After a good day’s work in the capital, Hargeisa, with no bars on hand, I typically joined the men gathered at an open tea house. The only foreigner for miles, I was usually left to my own devices, though sometimes the person next to me would courteously ask where I was from and what had brought me to Somaliland. After I answered, he would finish with a “Welcome to Somaliland, thank you for coming,” or insist on paying for my delicious cup of sweet milky Somali tea.
Of course, none of this is to avoid the elephant in the room—Islam has a serious problem with its notion of jihad. And similar to the Catholic Church’s treatment of clerical child abuse, it hasn’t been willing enough to discuss what ails it. I was reminded of this in Hargeisa one day. Walking down the main drag, I became aware of some noise behind me. The sounds got closer and eventually a bearded young man in a long brown robe appeared in front of my face, jabbering and threatening to punch me. I crossed the road—admittedly a bit shaken, as Hargeisa had always been a friendly place—and looked over to make sure he wasn’t following. I saw him miming firing a machine gun at me. It sounds comical writing about it now. But entirely alone in Hargeisa, it didn’t feel so funny.
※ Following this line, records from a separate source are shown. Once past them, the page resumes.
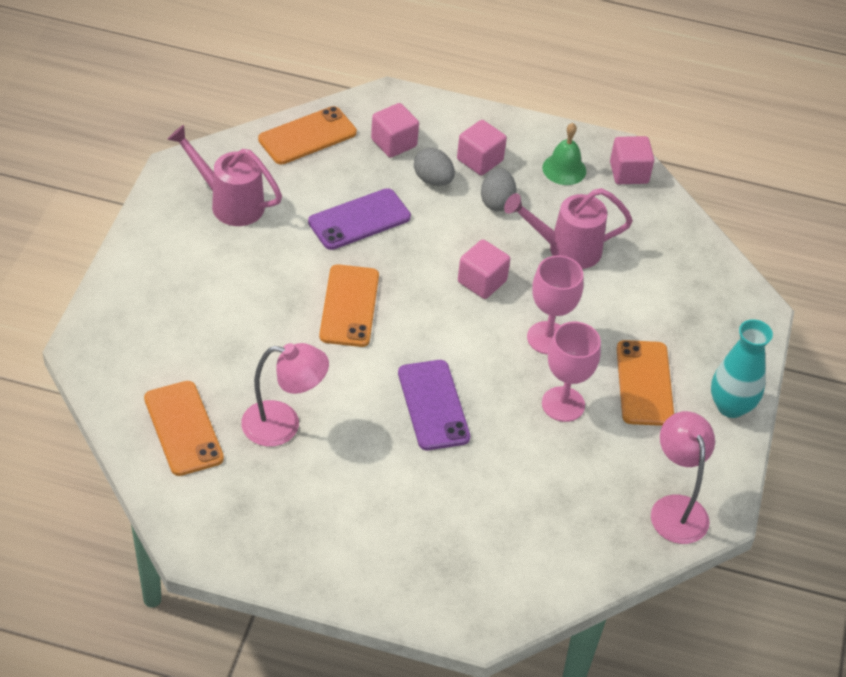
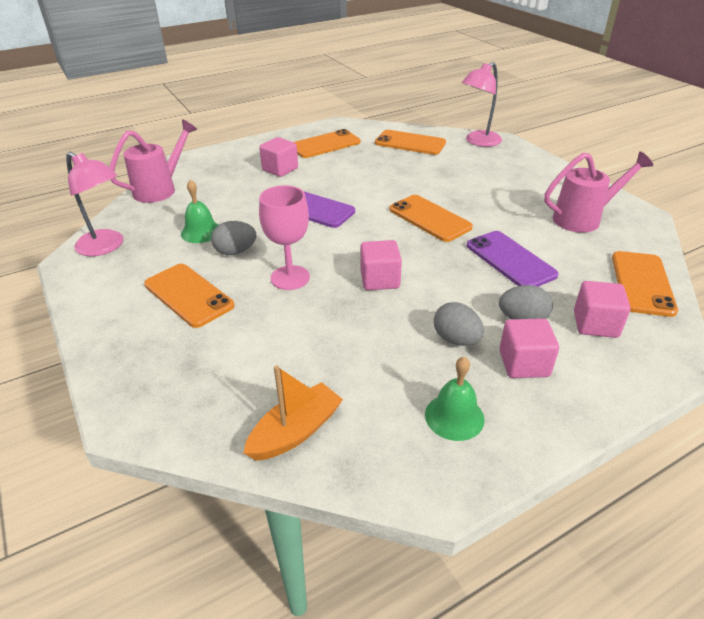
camera: 140 degrees right, 10 degrees down
pink lamp [241,343,329,447] -> pink lamp moved to [462,62,502,147]
purple phone [308,188,411,250] -> purple phone turned 45 degrees counterclockwise [467,231,559,287]
pink watering can [504,188,633,269] -> pink watering can moved to [110,119,197,203]
pink goblet [542,322,601,422] -> grey egg [211,221,256,255]
pink cube [610,136,654,184] -> pink cube moved to [259,137,298,177]
turquoise vase [711,319,773,418] -> none
none -> green bell [181,180,218,243]
none -> orange boat [244,365,343,461]
none -> orange phone [294,129,360,158]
That was one man out of hundreds and thousands of friendly Muslims who couldn’t have been more different—and therein lies Islam’s great PR problem in the West. I understand that, yet sometimes I admittedly waver, such as when faced with that gut-wrenching image from 2015 of 34 Christian men lined up kneeling on the beach in orange boiler suits, their hands tied behind them, utterly powerless—reportedly all Ethiopian—each with an ISIS member behind him about to shoot or behead. But then one remembers that each of those armed men aren’t proper Muslims, in the same way that many Christians have behaved in ways that forfeit their right to call themselves Christians.
The day after the Christchurch shootings, I spotted a message on a WhatsApp channel for a Saturday soccer group I played with when living in Austin, Texas. The members are notably international, and one of them expressed his condolences for the Muslims in the group.
I hesitated to contribute my own comment, before seconding the sentiments expressed. I also added what a truly embarrassing day it was to be a Christian.